The heat over mammograms weighed on deliberations over prostate cancer screening. In 2008, the task force gave an "I" recommendation on the PSA test in healthy men under 75, which meant it had insufficient evidence to make a call.

The panel usually updates its recommendations every five years, but new research published in 2009 warranted an earlier evaluation. One U.S. study showed a slightly higher risk of death for men with no symptoms of illness who received a PSA test, while European research showed a slightly lower risk of death.

Although the PSA blood test itself is innocuous, data reviewed by the task force also showed that 90 percent of American men who tested positive got treated, even if they may have been able to forego it, LeFevre said. Out of 1,000 men treated, five would die, 70 would have serious complications and 200 to 300 would be impotent or incontinent.

Given the possibility of false positives in the screening and the fact that prostate cancer can take many years to progress and show symptoms, the question is whether those risks are greater than the risk of doing nothing.

"It looks like your chance of being alive and well is greater if you don't get screened than if you do get screened," LeFevre said.

In November 2009, task force members voted on a stronger "D" rating on PSA tests, meaning they recommended against the prostate cancer screening in men under 75.

But the timing was poor as Obama struggled to win over a majority of lawmakers for his healthcare overhaul and Congressional elections loomed large. Once the law was passed in March 2010, it brought more attention to the task force by mandating insurance coverage of services it does recommend.

Republicans opposed to the bill used the mammogram example to show how government could intrude on life or death decisions. The task force's "C" and "D" recommendations don't dictate insurance coverage, but Congress quickly turned around legislation to make sure insurers covered mammograms for women in their forties.

"The thought that my work was being use as a fulcrum by one party to kill the most substantial part of healthcare legislation since I've been in practice?

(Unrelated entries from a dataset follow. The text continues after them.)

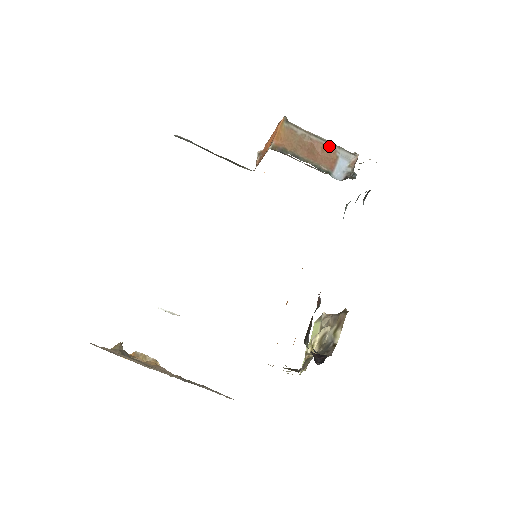
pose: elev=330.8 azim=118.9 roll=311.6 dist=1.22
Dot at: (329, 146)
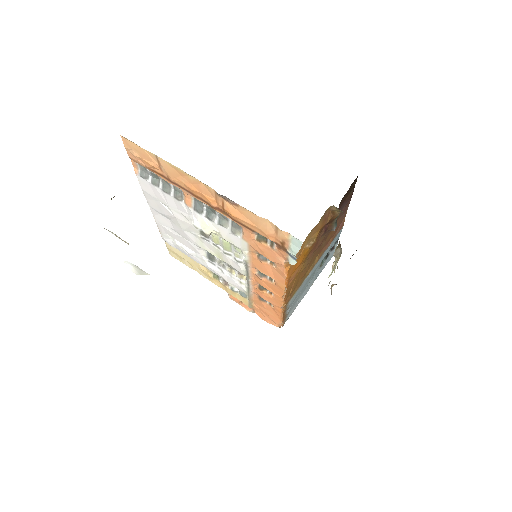
Dot at: occluded
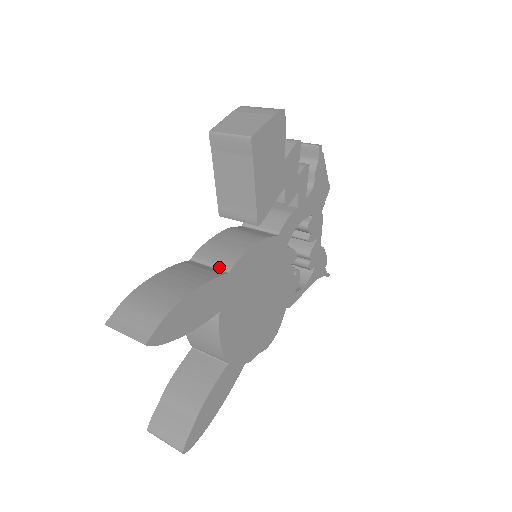
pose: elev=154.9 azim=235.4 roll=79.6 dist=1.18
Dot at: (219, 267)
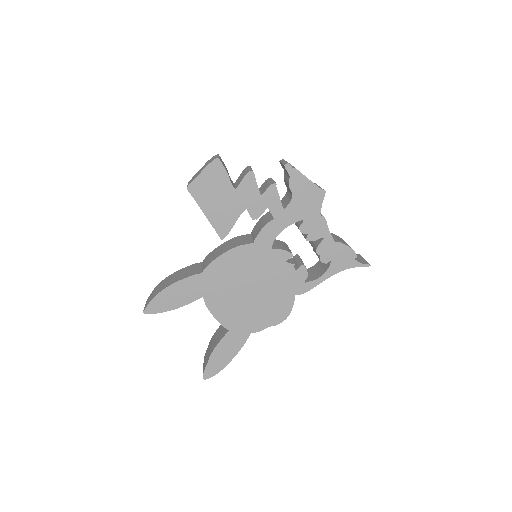
Dot at: (203, 268)
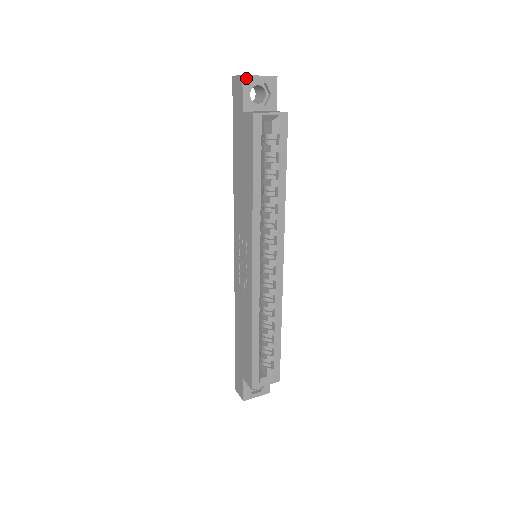
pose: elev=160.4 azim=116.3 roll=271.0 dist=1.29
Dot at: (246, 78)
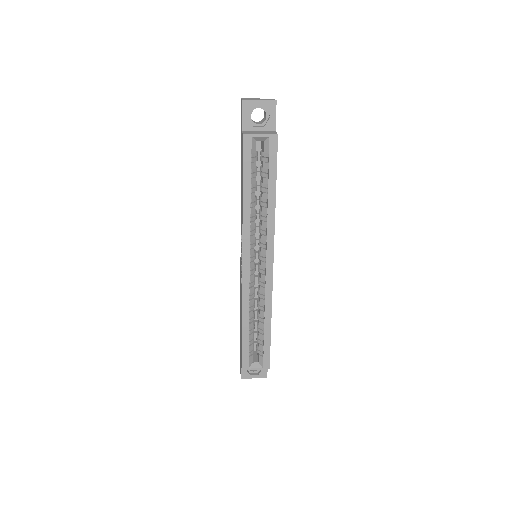
Dot at: (246, 102)
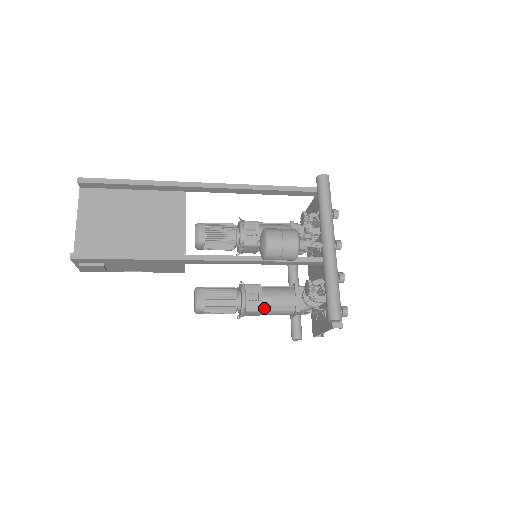
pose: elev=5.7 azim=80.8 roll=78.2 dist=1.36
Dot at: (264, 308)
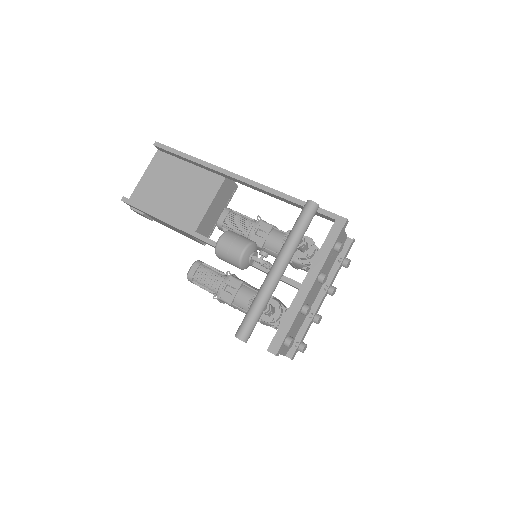
Dot at: (235, 303)
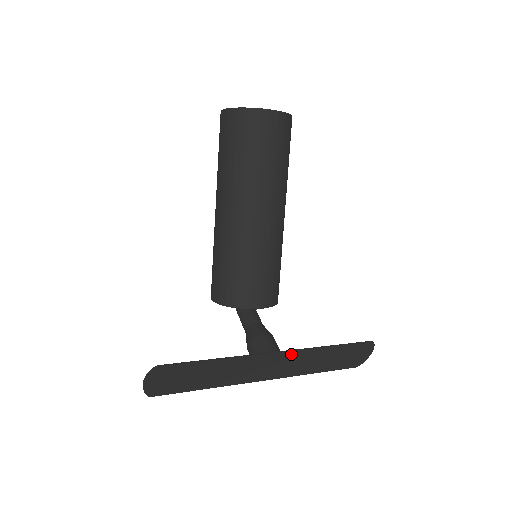
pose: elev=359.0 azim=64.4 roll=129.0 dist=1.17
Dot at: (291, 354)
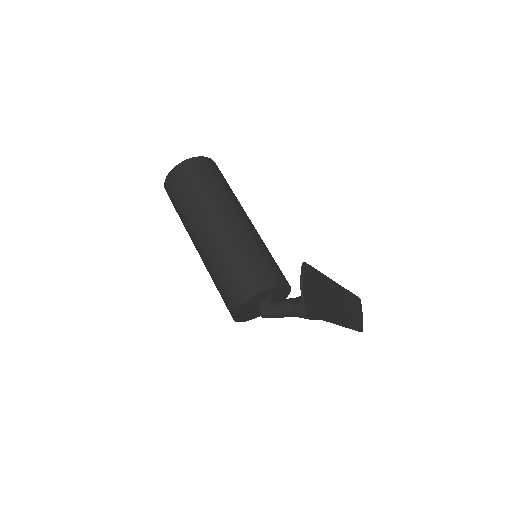
Dot at: (342, 290)
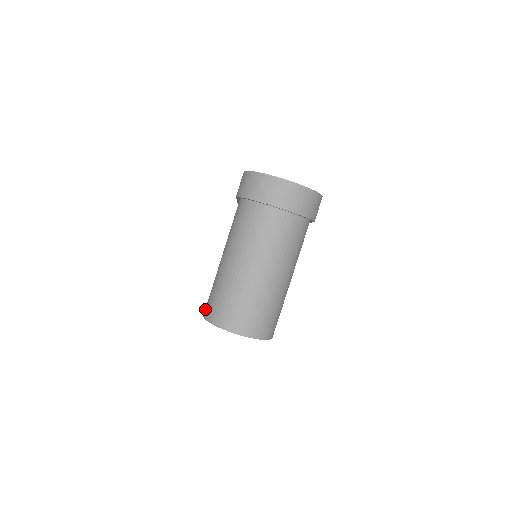
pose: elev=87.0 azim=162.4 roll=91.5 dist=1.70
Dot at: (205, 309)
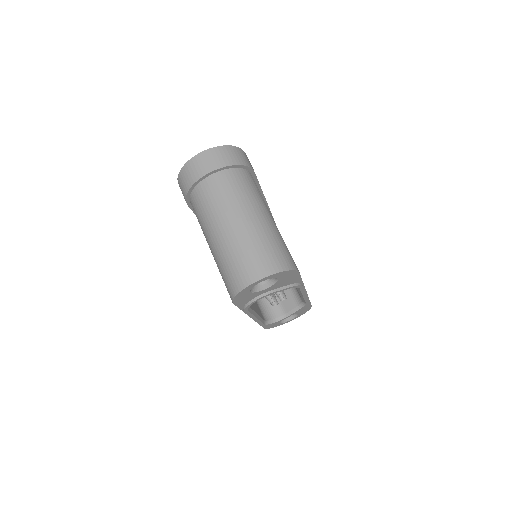
Dot at: occluded
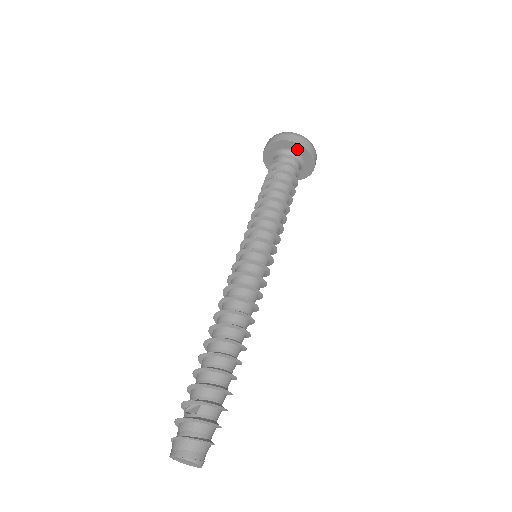
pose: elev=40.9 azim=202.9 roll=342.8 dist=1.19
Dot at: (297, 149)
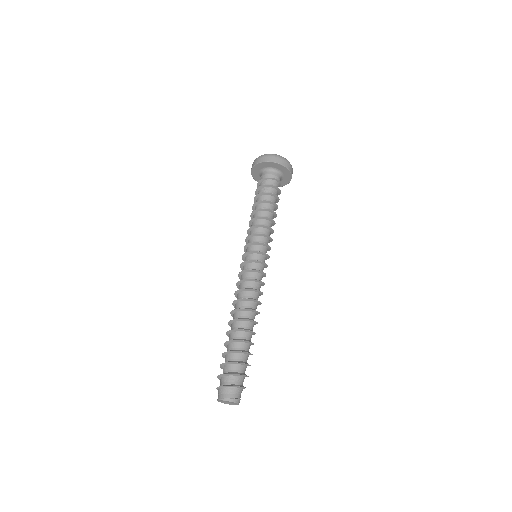
Dot at: (262, 166)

I've got to tell you, that's something to lose sleep over," Calonge said.

Officials working with the panel heard that more controversy could threaten the task force budget, up for Congressional approval. In 2010, Health Department funding for the panel was $4.3 million. This year, the agency overseeing the panel spent about $11 million on work related to the task force.

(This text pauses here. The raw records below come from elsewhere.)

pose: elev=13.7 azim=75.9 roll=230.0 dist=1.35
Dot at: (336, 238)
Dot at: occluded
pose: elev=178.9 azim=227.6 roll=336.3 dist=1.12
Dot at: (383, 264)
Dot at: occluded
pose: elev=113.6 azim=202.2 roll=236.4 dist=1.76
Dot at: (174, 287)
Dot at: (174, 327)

Calonge says the panel wanted more evidence of how the tests could harm healthy patients, and ordered further research. He canceled a new vote on PSA screenings in November 2010, citing scheduling problems, a decision that was widely criticized.

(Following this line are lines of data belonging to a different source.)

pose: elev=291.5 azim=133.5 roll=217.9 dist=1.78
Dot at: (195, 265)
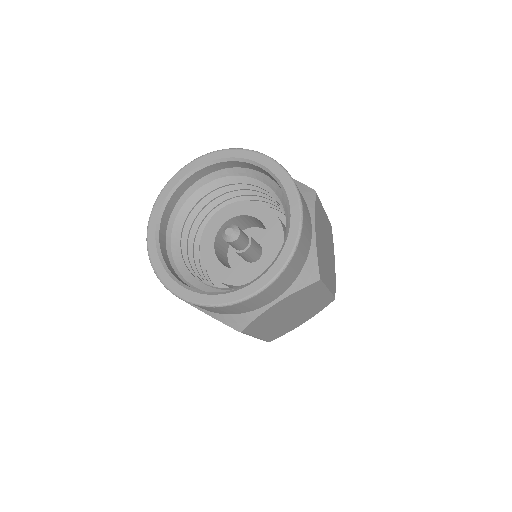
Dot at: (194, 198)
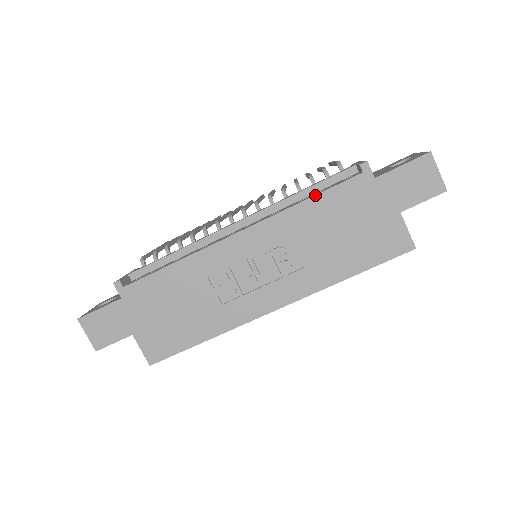
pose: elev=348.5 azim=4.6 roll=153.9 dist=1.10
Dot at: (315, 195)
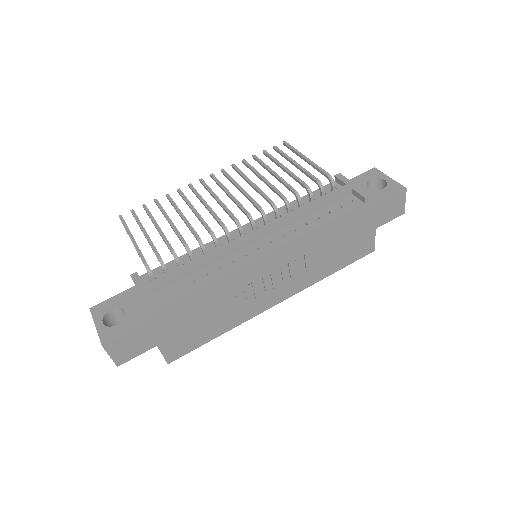
Dot at: (330, 221)
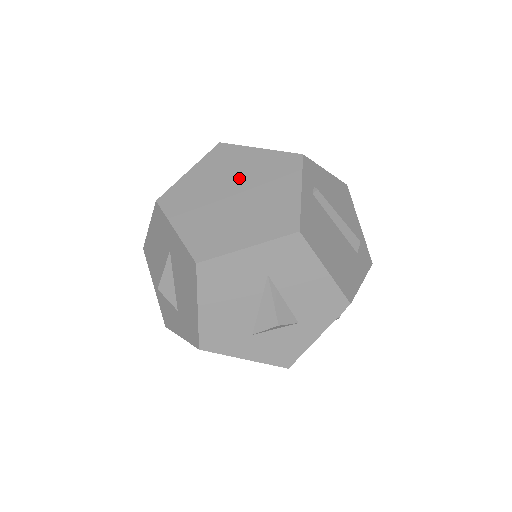
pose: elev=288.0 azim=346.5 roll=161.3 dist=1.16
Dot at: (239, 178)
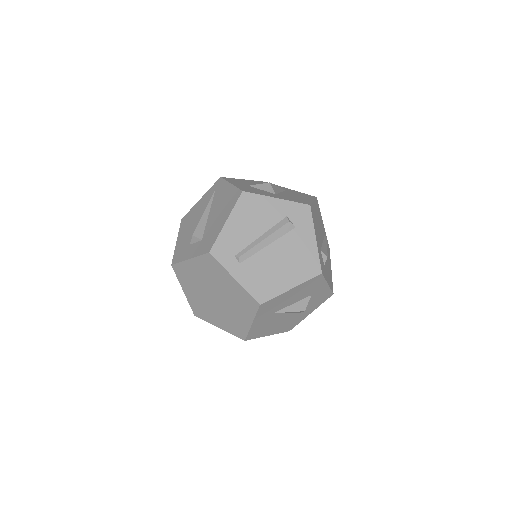
Dot at: (205, 285)
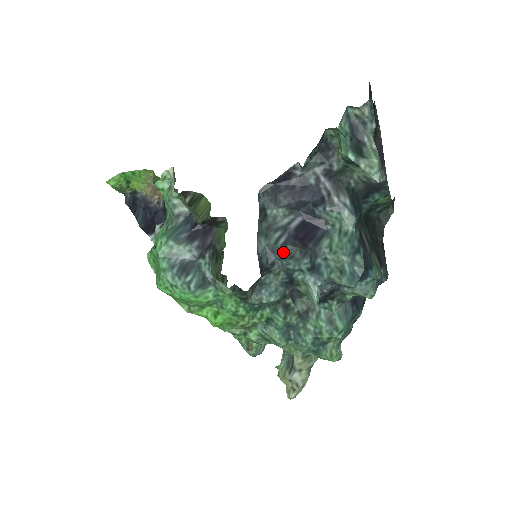
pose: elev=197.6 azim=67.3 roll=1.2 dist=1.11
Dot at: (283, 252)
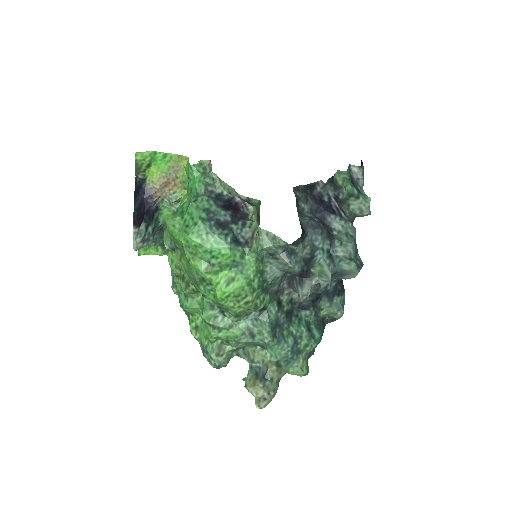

"In my heart of hearts I'd really like to believe that we'd delay it anyway," without the surrounding politics, Calonge said. "We were trying to make the recommendations solid."

That was too much for Lin, who believed the evidence was already enough to show the public was at risk. After talking with his pastor and his wife, he quit AHRQ.

"Even delaying it for a few months, much less a year, it was really relegating the men to the harms they were exposed to," Lin said.